We started in July 1 last year; it has been over 12 months. We have raised money from a bunch of core investors which include development institutions such as IFC and DEG, large asset managers like Religare Global Asset Management (RGAM) and IMC based out of Singapore. Our other investors include Goldis, a company based out of Malaysia which is into building hospitals and US-based Medtronic which is one of the largest healthcare corporations in the world.
The first close has been of $107 million and we are planning to do the final close of $300 million in 12 to 15 months.
You are targeting the healthcare sector in South and Southeast Asia. How will it be divided in terms of regions?
About 40 per cent of the money will go to South Asia which includes India, Bangladesh and Sri Lanka. The remaining 60 per cent would go into SE Asia which will include Indonesia, Thailand, Vietnam, Philippines and Malaysia.
Which countries will you focus on?
We are not allowed to go beyond 30 per cent in one country. But India and Indonesia will take the bulk of it and will suck up around two deals each. We expect about 20-30 per cent investment to go into India.
Which LPs will you be targeting for the final close of $300 million?
Our next target of LPs will be fund of funds and family offices.
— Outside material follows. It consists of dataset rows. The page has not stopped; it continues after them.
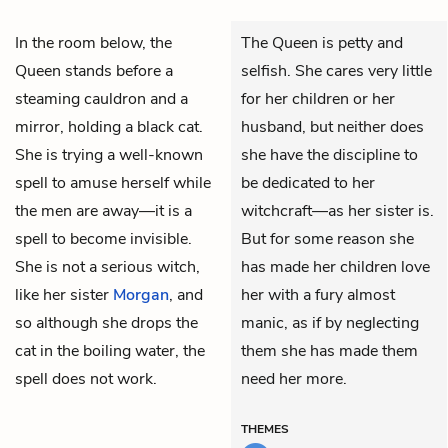
In the room below, the
The Queen is petty and
Queen stands before a
selfish. She cares very little
steaming cauldron and a
for her children or her
mirror, holding a black cat.
husband, but neither does
She is trying a well-known
she have the discipline to
spell to amuse herself while
be dedicated to her
the men are away—it is a
witchcraft—as her sister is.
spell to become invisible.
But for some reason she
She is not a serious witch,
has made her children love
like her sister
Morgan
, and
her with a fury almost
so although she drops the
manic, as if by neglecting
cat in the boiling water, the
them she has made them
spell does not work.
need her more.
THEMES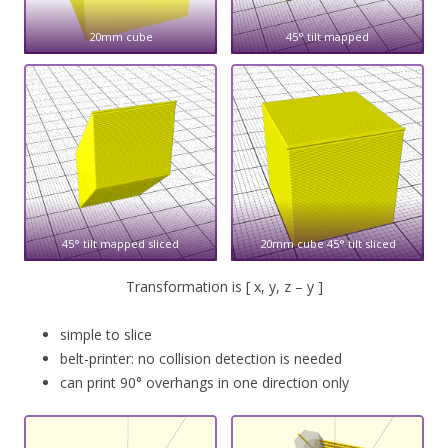
20mm cube
45° tilt mapped
45° tilt mapped sliced
20mm cube 45° tilt sliced
Transformation is [ x, y, z – y ]
simple to slice
belt-printer: no collision detection is needed
can print 90° overhangs in one direction only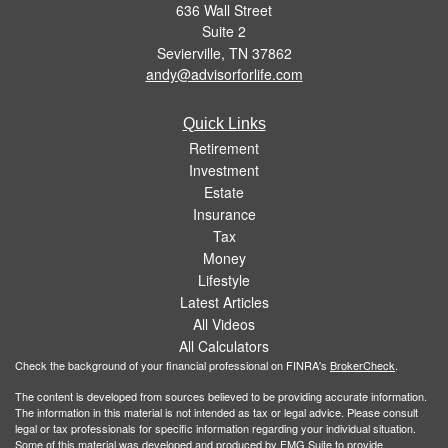
636 Wall Street
Suite 2
Sevierville,
TN
37862
andy@advisorforlife.com
Quick Links
Retirement
Investment
Estate
Insurance
Tax
Money
Lifestyle
Latest Articles
All Videos
All Calculators
Check the background of your financial professional on FINRA's
BrokerCheck
.
The content is developed from sources believed to be providing accurate information.
The information in this material is not intended as tax or legal advice. Please consult
legal or tax professionals for specific information regarding your individual situation.
Some of this material was developed and produced by FMG Suite to provide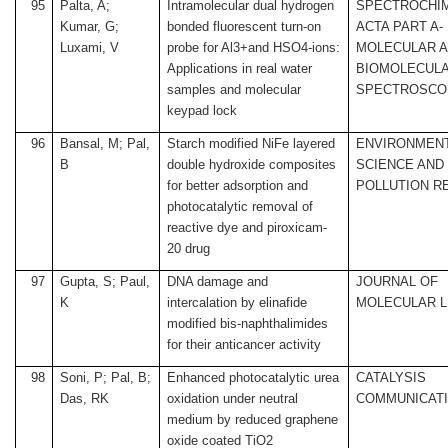
95
Palta, A;
Intramolecular dual hydrogen
SPECTROCHI
Kumar, G;
bonded fluorescent turn-on
ACTA PART A-
Luxami, V
probe for Al3+and HSO4-ions:
MOLECULAR 
Applications in real water
BIOMOLECUL
samples and molecular
SPECTROSCO
keypad lock
96
Bansal, M; Pal,
Starch modified NiFe layered
ENVIRONMEN
B
double hydroxide composites
SCIENCE AND
for better adsorption and
POLLUTION R
photocatalytic removal of
reactive dye and piroxicam-
20 drug
97
Gupta, S; Paul,
DNA damage and
JOURNAL OF
K
intercalation by elinafide
MOLECULAR L
modified bis-naphthalimides
for their anticancer activity
98
Soni, P; Pal, B;
Enhanced photocatalytic urea
CATALYSIS
Das, RK
oxidation under neutral
COMMUNICAT
medium by reduced graphene
oxide coated TiO2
We are also in active dialogue with two sovereign funds but I cannot disclose their names.
Is Religare the biggest investor in the fund right now?
Religare is a corner-stone investor and helped us get off the ground but it is not the largest.
Which segment in healthcare appeals most to you as an investor? Which one will you focus on?
We focus on four quadrants which include healthcare delivery, life sciences, medical technology and entire retail which includes segments like eye, dentistry, retail and pharma.
What will be the sweet spot of investment for you?
We would be happy to do a $20-60 million investment. We are looking to do six-seven deals in total with this fund.
We believe we have kept the fund size manageable and relevant for us as less than $20 million is too small and above $60 million gets you in a different zone after which the valuation starts getting crazy because a lot of big-ticket players are looking at the sector to invest that kind of capital.
By when do you plan to deploy $300 million? What is the life of the fund?
There is another cycle of fundraise which is 12-15 months from now. We are looking at deploying $300 million in four years.
The life of our fund is eight plus one plus one (around 10 years). We would be investing in four years and exiting within the next six years.
You have positioned yourself as a fund which will invest in South and Southeast Asia. Do you feel had it been an India-focused fund, it would have been challenging for you to raise capital?
If we had positioned ourselves as an India fund, we could have gotten caught in the cross fire of the macro situation right now and the undue pessimism that exists.
But having said that, we believe healthcare and education are two sectors which will be very resilient to the economic climate. This is because these sectors are core of fundamental infrastructure and Asians in particular will continue to spend on healthcare and education.
There is no government of any of the countries that I mentioned that can provide public healthcare for its people; so there will be a huge dependence on the private sector. We can step in, nurture them (private firms) to become good quality companies and help them grow to become regional players.
So in a sense this could be a pilot to understand markets of this region and there could be a much larger fund raise in the future?
With the current environment and in the immediate future we are comfortable with fund size of $300-500 million.